Особенно поразила меня такая деталь: зарплата учителей в этих школах зависит от их семейного положения! У кого больше детей или вообще иждивенцев, тому совет учителей прибавляет зарплату. То же самое, если кто-то в семье тяжело заболел, или пожар случился, или новое жилье пришлось купить-нанять в связи с увеличением семьи.

Преподавание в этих школах, как правило, опирается на принципы Рудольфа Штейнера — педагога, философа, психолога, архитектора, создателя антропософии и гениального человека. Главная цель преподавания состоит в выработке самостоятельности мышления учеников, раскрытии их творческих потенций, воспитании внутренней свободы, ну и конечно, чувства собственного достоинства.

Слава у этих школ такая, что люди в очередь записываются, чтобы определить туда своих детей. И моя дочь была в таком детском саду (в Мюнхене) и в школе-интернате (в Швейцарии). Сначала она ходила в государственный садик при университете. Неплохой был сад. Но мы переехали, и стало нам до него далеко. Отдали дочку в частный детсад. Меня он сразу удивил: теснота, духота, и у воспитательниц кислые лица людей, не любящих свою работу. И начались скандалы: дочь не захотела туда ходить. И тут нам кто-то посоветовал кооперативный детсад, от «вальдорфшуле». Уже только увидев воспитательниц, я понял, что это нечто совсем другое. И действительно, дочь буквально бежала в этот садик. Воспитательницы были такие милые, простые, заботливые, что и сам бы туда пошел!

Но я должен оговориться, что я против платного обучения, а значит — и против кооперативных школ. Еще долго в обществе будет немалое число людей, которые не смогут платить за учебу своих детей. Вдобавок к этому у учителей в кооперативных школах неизбежно возникает стремление смотреть сквозь пальцы на не желающих учиться или плохо ведущих себя детей, натягивать им троечки, чтобы не возмущать их родителей, не терять учеников. Ведь каждый ученик — это доход для кооперативной школы. Получается та же процентомания! Пока кооперативных школ не очень много и для них хватает состоятельного населения, как сейчас в Европе, упомянутые негативные черты не сильно сказываются, но если все школы перевести на кооперативную основу, положение, думаю, изменится в худшую сторону: появится необходимость удерживать учеников в школе во что бы то ни стало.
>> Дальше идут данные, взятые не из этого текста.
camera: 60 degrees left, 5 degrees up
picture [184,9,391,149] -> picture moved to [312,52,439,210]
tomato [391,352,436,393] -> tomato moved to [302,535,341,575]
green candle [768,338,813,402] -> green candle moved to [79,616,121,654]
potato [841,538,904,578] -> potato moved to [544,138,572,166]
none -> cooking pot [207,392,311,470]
Школы должны находиться на государственном финансировании, но при полной внутренней демократии, включая распределение фонда зарплаты по воле учителей.

Начав тогда думать над подобными вопросами, я уже не переставал размышлять над ними всю свою последующую жизнь, на которую, в свою очередь, влияла эта работа. Тяжелое положение народа, идиотизм жизни подталкивали мои размышления.